Dataset entries Block Start

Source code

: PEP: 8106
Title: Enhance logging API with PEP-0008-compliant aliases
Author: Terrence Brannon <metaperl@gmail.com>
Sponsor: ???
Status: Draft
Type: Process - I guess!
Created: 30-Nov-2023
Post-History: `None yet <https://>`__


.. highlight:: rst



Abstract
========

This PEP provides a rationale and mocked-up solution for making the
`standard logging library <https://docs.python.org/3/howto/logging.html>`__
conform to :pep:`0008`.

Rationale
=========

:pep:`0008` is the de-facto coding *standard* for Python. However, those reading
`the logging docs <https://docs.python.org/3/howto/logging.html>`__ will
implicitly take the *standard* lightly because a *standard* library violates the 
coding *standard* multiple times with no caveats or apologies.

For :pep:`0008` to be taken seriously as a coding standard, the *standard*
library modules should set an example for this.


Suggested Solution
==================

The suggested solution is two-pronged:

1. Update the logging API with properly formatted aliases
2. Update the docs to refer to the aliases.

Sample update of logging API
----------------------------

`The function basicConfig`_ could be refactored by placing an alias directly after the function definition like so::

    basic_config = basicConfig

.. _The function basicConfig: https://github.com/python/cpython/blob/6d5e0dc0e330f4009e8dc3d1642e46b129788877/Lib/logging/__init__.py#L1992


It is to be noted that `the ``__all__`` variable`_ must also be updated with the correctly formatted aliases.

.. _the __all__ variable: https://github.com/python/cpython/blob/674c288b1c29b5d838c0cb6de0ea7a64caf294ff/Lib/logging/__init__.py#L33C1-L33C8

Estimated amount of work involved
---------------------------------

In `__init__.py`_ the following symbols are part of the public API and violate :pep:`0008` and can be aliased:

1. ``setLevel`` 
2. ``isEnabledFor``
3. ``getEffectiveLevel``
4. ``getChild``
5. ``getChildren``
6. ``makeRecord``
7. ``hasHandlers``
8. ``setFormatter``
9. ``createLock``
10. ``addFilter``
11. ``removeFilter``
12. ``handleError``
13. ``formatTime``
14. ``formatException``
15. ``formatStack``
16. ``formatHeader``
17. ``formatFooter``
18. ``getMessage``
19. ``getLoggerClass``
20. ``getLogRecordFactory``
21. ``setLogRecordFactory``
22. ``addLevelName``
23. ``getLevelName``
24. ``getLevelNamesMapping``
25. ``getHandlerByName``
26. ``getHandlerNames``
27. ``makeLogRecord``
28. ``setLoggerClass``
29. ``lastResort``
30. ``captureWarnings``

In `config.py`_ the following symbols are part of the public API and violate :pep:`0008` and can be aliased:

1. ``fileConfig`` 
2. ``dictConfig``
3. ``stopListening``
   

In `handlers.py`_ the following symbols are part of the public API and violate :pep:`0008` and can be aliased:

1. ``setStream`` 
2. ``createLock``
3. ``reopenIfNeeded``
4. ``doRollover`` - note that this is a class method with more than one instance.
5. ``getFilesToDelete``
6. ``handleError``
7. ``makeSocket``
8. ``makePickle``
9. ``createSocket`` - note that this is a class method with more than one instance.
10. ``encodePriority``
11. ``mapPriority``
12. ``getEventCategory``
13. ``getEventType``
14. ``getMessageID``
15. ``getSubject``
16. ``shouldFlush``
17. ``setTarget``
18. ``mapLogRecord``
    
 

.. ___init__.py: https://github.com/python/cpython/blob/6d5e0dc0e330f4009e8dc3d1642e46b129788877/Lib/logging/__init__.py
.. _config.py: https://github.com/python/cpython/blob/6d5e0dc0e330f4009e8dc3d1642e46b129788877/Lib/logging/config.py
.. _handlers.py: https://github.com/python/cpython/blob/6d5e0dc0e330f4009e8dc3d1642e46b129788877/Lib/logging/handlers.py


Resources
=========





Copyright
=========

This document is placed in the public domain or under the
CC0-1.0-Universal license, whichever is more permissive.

Dataset entries Block End

Transcribe the data word for word.

Source code

: PEP: 8106
Title: Enhance logging API with PEP-0008-compliant aliases
Author: Terrence Brannon <metaperl@gmail.com>
Sponsor: ???
Status: Draft
Type: Process - I guess!
Created: 30-Nov-2023
Post-History: `None yet <https://>`__


.. highlight:: rst



Abstract
========

This PEP provides a rationale and mocked-up solution for making the
`standard logging library <https://docs.python.org/3/howto/logging.html>`__
conform to :pep:`0008`.

Rationale
=========

:pep:`0008` is the de-facto coding *standard* for Python. However, those reading
`the logging docs <https://docs.python.org/3/howto/logging.html>`__ will
implicitly take the *standard* lightly because a *standard* library violates the 
coding *standard* multiple times with no caveats or apologies.

For :pep:`0008` to be taken seriously as a coding standard, the *standard*
library modules should set an example for this.


Suggested Solution
==================

The suggested solution is two-pronged:

1. Update the logging API with properly formatted aliases
2. Update the docs to refer to the aliases.

Sample update of logging API
----------------------------

`The function basicConfig`_ could be refactored by placing an alias directly after the function definition like so::

    basic_config = basicConfig

.. _The function basicConfig: https://github.com/python/cpython/blob/6d5e0dc0e330f4009e8dc3d1642e46b129788877/Lib/logging/__init__.py#L1992


It is to be noted that `the ``__all__`` variable`_ must also be updated with the correctly formatted aliases.

.. _the __all__ variable: https://github.com/python/cpython/blob/674c288b1c29b5d838c0cb6de0ea7a64caf294ff/Lib/logging/__init__.py#L33C1-L33C8

Estimated amount of work involved
---------------------------------

In `__init__.py`_ the following symbols are part of the public API and violate :pep:`0008` and can be aliased:

1. ``setLevel`` 
2. ``isEnabledFor``
3. ``getEffectiveLevel``
4. ``getChild``
5. ``getChildren``
6. ``makeRecord``
7. ``hasHandlers``
8. ``setFormatter``
9. ``createLock``
10. ``addFilter``
11. ``removeFilter``
12. ``handleError``
13. ``formatTime``
14. ``formatException``
15. ``formatStack``
16. ``formatHeader``
17. ``formatFooter``
18. ``getMessage``
19. ``getLoggerClass``
20. ``getLogRecordFactory``
21. ``setLogRecordFactory``
22. ``addLevelName``
23. ``getLevelName``
24. ``getLevelNamesMapping``
25. ``getHandlerByName``
26. ``getHandlerNames``
27. ``makeLogRecord``
28. ``setLoggerClass``
29. ``lastResort``
30. ``captureWarnings``

In `config.py`_ the following symbols are part of the public API and violate :pep:`0008` and can be aliased:

1. ``fileConfig`` 
2. ``dictConfig``
3. ``stopListening``
   

In `handlers.py`_ the following symbols are part of the public API and violate :pep:`0008` and can be aliased:

1. ``setStream`` 
2. ``createLock``
3. ``reopenIfNeeded``
4. ``doRollover`` - note that this is a class method with more than one instance.
5. ``getFilesToDelete``
6. ``handleError``
7. ``makeSocket``
8. ``makePickle``
9. ``createSocket`` - note that this is a class method with more than one instance.
10. ``encodePriority``
11. ``mapPriority``
12. ``getEventCategory``
13. ``getEventType``
14. ``getMessageID``
15. ``getSubject``
16. ``shouldFlush``
17. ``setTarget``
18. ``mapLogRecord``
    
 

.. ___init__.py: https://github.com/python/cpython/blob/6d5e0dc0e330f4009e8dc3d1642e46b129788877/Lib/logging/__init__.py
.. _config.py: https://github.com/python/cpython/blob/6d5e0dc0e330f4009e8dc3d1642e46b129788877/Lib/logging/config.py
.. _handlers.py: https://github.com/python/cpython/blob/6d5e0dc0e330f4009e8dc3d1642e46b129788877/Lib/logging/handlers.py


Resources
=========





Copyright
=========

This document is placed in the public domain or under the
CC0-1.0-Universal license, whichever is more permissive.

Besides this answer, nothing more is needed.